Welche Themen dominierten die Sendung?
Wie so oft in den vergangenen Wochen schoben der Ibiza-Skandal und seine Folgen, vor allem die Debatte um Parteispenden, andere Themen beiseite. Wobei MeinlReisinger, Kogler und Pilz hier weniger die FPÖ als die ÖVP attackierten. Man müsse die Freiheitlichen schon fast in Schutz nehmen, meinte die Neos-Chefin gar – denn diese hätten die Bereitschaft zu Korruption und Intransparenz nicht erfunden. Kogler nannte die Türkisen „Ausführungstäter“: In Deutschland, mit seinen Straftatbeständen bei illegaler Parteienfinanzierung, würde „der halbe türkise Parteivorstand Richtung Häfen marschieren“. Auch Pilz ging hart mit der Volkspartei bzw. deren abwesenden Obmann („wenn Sebastian Kurz nicht da ist, heißt das nicht, dass ich nicht über Sebastian Kurz reden kann“) ins Gericht. Edtstadler bezeichnete es als „Skandal“, dass ihre Partei in einem Atemzug mit Korruption genannt werde.

* * * *

__Deine Aufgabe__. Gib den Abschnitt aus dem Textauszug wortgetreu wieder, der mit „Wie so oft in“ beginnt und mit „Korruption genannt werde.“ endet.

* * * *

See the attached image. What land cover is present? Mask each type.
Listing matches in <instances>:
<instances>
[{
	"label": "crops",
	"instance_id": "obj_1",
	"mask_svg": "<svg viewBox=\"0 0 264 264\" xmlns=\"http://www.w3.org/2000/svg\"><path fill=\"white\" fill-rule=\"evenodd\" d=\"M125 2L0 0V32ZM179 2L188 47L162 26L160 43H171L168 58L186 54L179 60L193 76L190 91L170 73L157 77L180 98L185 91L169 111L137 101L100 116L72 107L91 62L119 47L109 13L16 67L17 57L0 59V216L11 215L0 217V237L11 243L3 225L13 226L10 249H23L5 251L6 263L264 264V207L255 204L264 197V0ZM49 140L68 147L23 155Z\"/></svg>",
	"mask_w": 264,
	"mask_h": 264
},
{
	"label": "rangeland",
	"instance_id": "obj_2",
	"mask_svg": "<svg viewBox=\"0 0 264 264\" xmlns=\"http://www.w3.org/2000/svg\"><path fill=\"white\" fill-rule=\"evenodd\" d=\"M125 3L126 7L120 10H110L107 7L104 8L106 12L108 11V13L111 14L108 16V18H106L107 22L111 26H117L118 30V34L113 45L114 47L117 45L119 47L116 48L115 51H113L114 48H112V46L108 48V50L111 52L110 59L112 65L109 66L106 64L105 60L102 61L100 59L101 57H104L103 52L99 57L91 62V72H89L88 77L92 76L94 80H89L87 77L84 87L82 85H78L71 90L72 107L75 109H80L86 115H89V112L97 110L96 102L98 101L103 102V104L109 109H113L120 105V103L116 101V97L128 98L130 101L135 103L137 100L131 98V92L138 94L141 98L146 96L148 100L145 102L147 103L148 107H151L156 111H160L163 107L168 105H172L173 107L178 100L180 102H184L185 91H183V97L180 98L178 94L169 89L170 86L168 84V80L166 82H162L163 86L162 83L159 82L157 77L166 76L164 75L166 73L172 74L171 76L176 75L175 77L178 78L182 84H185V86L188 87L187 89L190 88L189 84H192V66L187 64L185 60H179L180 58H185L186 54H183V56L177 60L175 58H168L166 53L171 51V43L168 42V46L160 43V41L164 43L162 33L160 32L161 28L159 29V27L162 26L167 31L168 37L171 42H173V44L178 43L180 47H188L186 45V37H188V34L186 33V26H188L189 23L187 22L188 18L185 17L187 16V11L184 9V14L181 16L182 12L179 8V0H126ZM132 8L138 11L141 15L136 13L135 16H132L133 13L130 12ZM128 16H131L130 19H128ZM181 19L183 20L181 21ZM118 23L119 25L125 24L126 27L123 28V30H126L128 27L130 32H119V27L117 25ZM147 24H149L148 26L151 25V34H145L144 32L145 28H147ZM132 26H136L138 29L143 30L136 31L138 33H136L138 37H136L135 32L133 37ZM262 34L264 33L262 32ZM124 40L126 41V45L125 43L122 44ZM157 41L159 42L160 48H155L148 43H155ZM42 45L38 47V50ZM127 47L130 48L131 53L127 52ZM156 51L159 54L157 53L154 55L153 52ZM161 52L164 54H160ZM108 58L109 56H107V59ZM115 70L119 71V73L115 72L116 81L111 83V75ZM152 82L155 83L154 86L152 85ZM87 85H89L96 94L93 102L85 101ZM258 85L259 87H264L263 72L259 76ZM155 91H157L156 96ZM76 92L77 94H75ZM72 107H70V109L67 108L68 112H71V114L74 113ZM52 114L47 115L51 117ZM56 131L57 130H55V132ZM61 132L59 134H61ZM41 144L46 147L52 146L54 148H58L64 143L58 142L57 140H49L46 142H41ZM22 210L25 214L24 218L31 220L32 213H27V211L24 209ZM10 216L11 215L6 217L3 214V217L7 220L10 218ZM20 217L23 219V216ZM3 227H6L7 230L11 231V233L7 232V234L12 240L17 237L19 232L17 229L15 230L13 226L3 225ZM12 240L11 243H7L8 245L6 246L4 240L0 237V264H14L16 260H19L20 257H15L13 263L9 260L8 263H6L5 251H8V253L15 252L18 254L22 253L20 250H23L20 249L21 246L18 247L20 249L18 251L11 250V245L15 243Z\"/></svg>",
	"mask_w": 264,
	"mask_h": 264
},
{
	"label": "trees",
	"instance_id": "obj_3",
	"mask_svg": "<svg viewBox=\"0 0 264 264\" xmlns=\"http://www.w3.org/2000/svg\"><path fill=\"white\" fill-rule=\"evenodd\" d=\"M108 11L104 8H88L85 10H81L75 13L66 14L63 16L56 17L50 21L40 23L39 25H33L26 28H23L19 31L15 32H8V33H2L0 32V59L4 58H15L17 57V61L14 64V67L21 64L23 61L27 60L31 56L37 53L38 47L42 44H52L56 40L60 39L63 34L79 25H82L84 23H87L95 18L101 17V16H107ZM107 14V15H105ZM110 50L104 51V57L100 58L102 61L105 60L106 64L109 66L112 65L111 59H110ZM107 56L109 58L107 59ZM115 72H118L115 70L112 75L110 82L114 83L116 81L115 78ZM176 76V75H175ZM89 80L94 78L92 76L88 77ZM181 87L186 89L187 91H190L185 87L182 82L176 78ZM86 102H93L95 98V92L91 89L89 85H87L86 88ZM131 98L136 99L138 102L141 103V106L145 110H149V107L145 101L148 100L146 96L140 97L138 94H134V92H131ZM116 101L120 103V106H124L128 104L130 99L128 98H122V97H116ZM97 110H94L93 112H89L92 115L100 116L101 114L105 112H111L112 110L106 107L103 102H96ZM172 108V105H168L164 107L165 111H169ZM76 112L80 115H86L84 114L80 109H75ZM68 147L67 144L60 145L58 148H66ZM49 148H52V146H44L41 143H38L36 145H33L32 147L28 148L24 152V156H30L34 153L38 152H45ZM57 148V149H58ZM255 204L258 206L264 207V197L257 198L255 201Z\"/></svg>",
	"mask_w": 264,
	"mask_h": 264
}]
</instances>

* * * *

__Antwort__.
Wie so oft in den vergangenen Wochen schoben der Ibiza-Skandal und seine Folgen, vor allem die Debatte um Parteispenden, andere Themen beiseite. Wobei MeinlReisinger, Kogler und Pilz hier weniger die FPÖ als die ÖVP attackierten. Man müsse die Freiheitlichen schon fast in Schutz nehmen, meinte die Neos-Chefin gar – denn diese hätten die Bereitschaft zu Korruption und Intransparenz nicht erfunden. Kogler nannte die Türkisen „Ausführungstäter“: In Deutschland, mit seinen Straftatbeständen bei illegaler Parteienfinanzierung, würde „der halbe türkise Parteivorstand Richtung Häfen marschieren“. Auch Pilz ging hart mit der Volkspartei bzw. deren abwesenden Obmann („wenn Sebastian Kurz nicht da ist, heißt das nicht, dass ich nicht über Sebastian Kurz reden kann“) ins Gericht. Edtstadler bezeichnete es als „Skandal“, dass ihre Partei in einem Atemzug mit Korruption genannt werde.